_Record extracts_
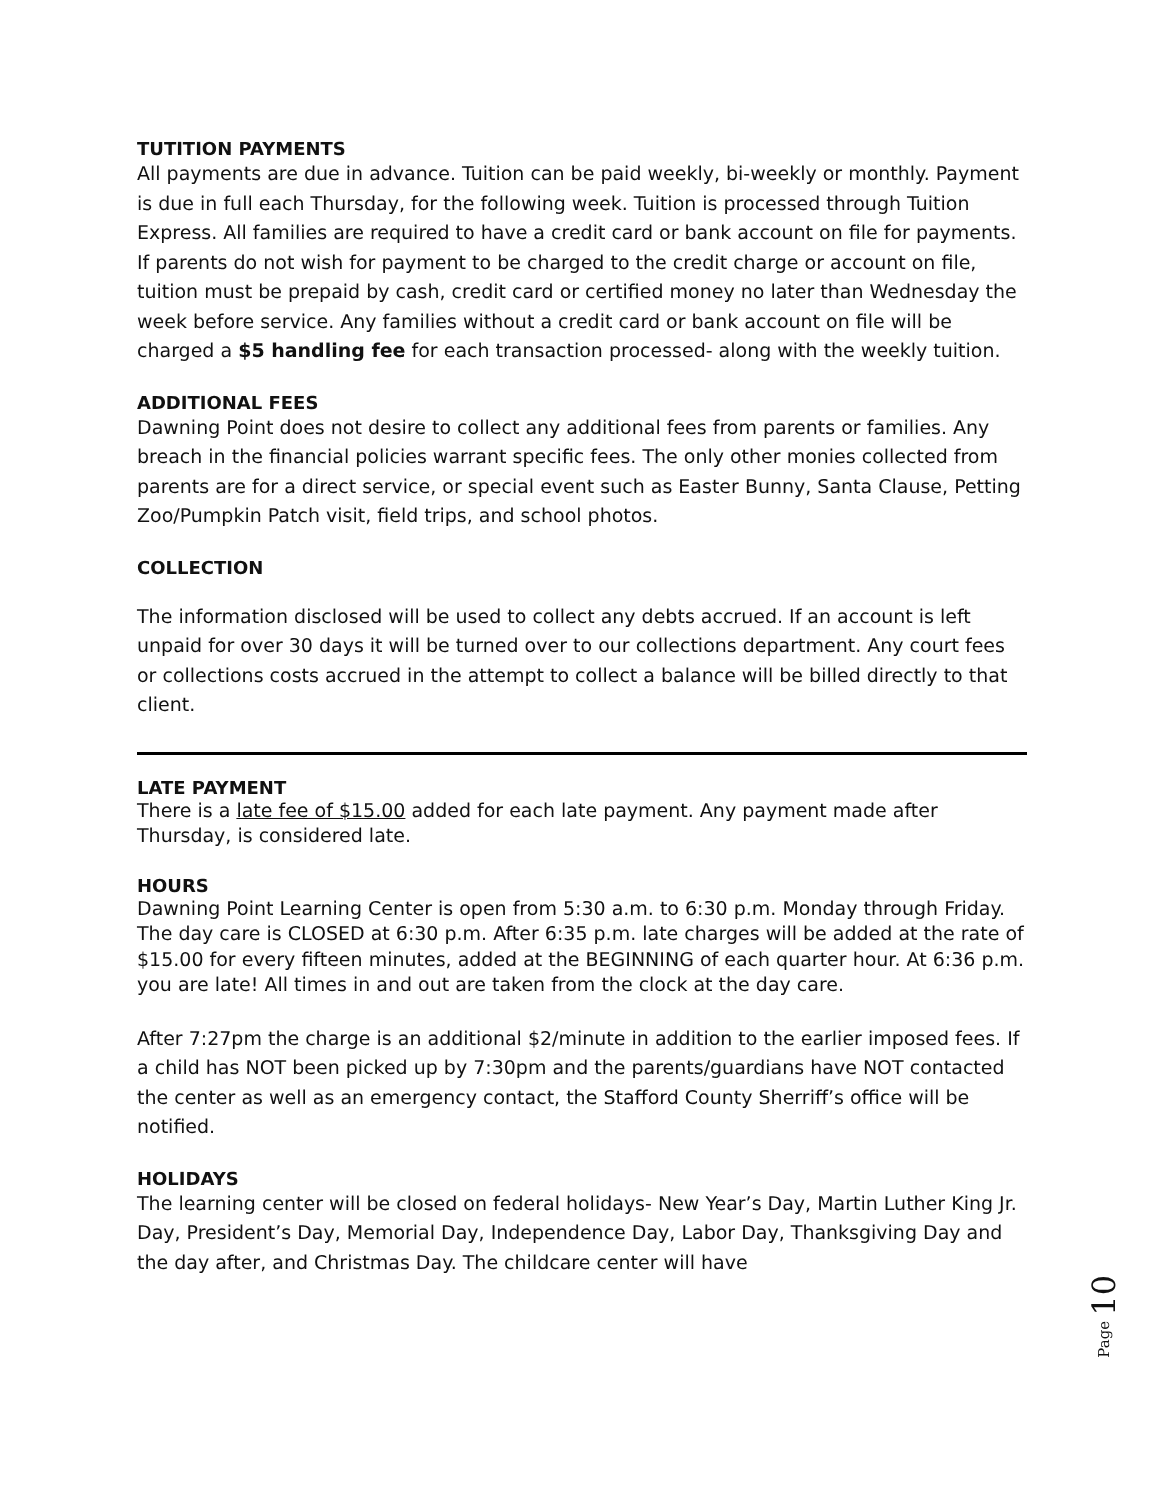TUTITION PAYMENTS
All payments are due in advance. Tuition can be paid weekly, bi-weekly or monthly. Payment is due in full each Thursday, for the following week. Tuition is processed through Tuition Express. All families are required to have a credit card or bank account on file for payments. If parents do not wish for payment to be charged to the credit charge or account on file, tuition must be prepaid by cash, credit card or certified money no later than Wednesday the week before service. Any families without a credit card or bank account on file will be charged a $5 handling fee for each transaction processed- along with the weekly tuition.
ADDITIONAL FEES
Dawning Point does not desire to collect any additional fees from parents or families. Any breach in the financial policies warrant specific fees. The only other monies collected from parents are for a direct service, or special event such as Easter Bunny, Santa Clause, Petting Zoo/Pumpkin Patch visit, field trips, and school photos.
COLLECTION
The information disclosed will be used to collect any debts accrued. If an account is left unpaid for over 30 days it will be turned over to our collections department. Any court fees or collections costs accrued in the attempt to collect a balance will be billed directly to that client.
LATE PAYMENT
There is a late fee of $15.00 added for each late payment. Any payment made after Thursday, is considered late.
HOURS
Dawning Point Learning Center is open from 5:30 a.m. to 6:30 p.m. Monday through Friday. The day care is CLOSED at 6:30 p.m. After 6:35 p.m. late charges will be added at the rate of $15.00 for every fifteen minutes, added at the BEGINNING of each quarter hour. At 6:36 p.m. you are late! All times in and out are taken from the clock at the day care.
After 7:27pm the charge is an additional $2/minute in addition to the earlier imposed fees. If a child has NOT been picked up by 7:30pm and the parents/guardians have NOT contacted the center as well as an emergency contact, the Stafford County Sherriff’s office will be notified.
HOLIDAYS
The learning center will be closed on federal holidays- New Year’s Day, Martin Luther King Jr. Day, President’s Day, Memorial Day, Independence Day, Labor Day, Thanksgiving Day and the day after, and Christmas Day. The childcare center will have
Page 10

_What is required_
Reproduce the whole listing word for word, setting aside any pictures.

_Expected output_
TUTITION PAYMENTS
All payments are due in advance. Tuition can be paid weekly, bi-weekly or monthly. Payment is due in full each Thursday, for the following week. Tuition is processed through Tuition Express. All families are required to have a credit card or bank account on file for payments. If parents do not wish for payment to be charged to the credit charge or account on file, tuition must be prepaid by cash, credit card or certified money no later than Wednesday the week before service. Any families without a credit card or bank account on file will be charged a $5 handling fee for each transaction processed- along with the weekly tuition.
ADDITIONAL FEES
Dawning Point does not desire to collect any additional fees from parents or families. Any breach in the financial policies warrant specific fees. The only other monies collected from parents are for a direct service, or special event such as Easter Bunny, Santa Clause, Petting Zoo/Pumpkin Patch visit, field trips, and school photos.
COLLECTION
The information disclosed will be used to collect any debts accrued. If an account is left unpaid for over 30 days it will be turned over to our collections department. Any court fees or collections costs accrued in the attempt to collect a balance will be billed directly to that client.
LATE PAYMENT
There is a late fee of $15.00 added for each late payment. Any payment made after Thursday, is considered late.
HOURS
Dawning Point Learning Center is open from 5:30 a.m. to 6:30 p.m. Monday through Friday. The day care is CLOSED at 6:30 p.m. After 6:35 p.m. late charges will be added at the rate of $15.00 for every fifteen minutes, added at the BEGINNING of each quarter hour. At 6:36 p.m. you are late! All times in and out are taken from the clock at the day care.
After 7:27pm the charge is an additional $2/minute in addition to the earlier imposed fees. If a child has NOT been picked up by 7:30pm and the parents/guardians have NOT contacted the center as well as an emergency contact, the Stafford County Sherriff’s office will be notified.
HOLIDAYS
The learning center will be closed on federal holidays- New Year’s Day, Martin Luther King Jr. Day, President’s Day, Memorial Day, Independence Day, Labor Day, Thanksgiving Day and the day after, and Christmas Day. The childcare center will have
Page 10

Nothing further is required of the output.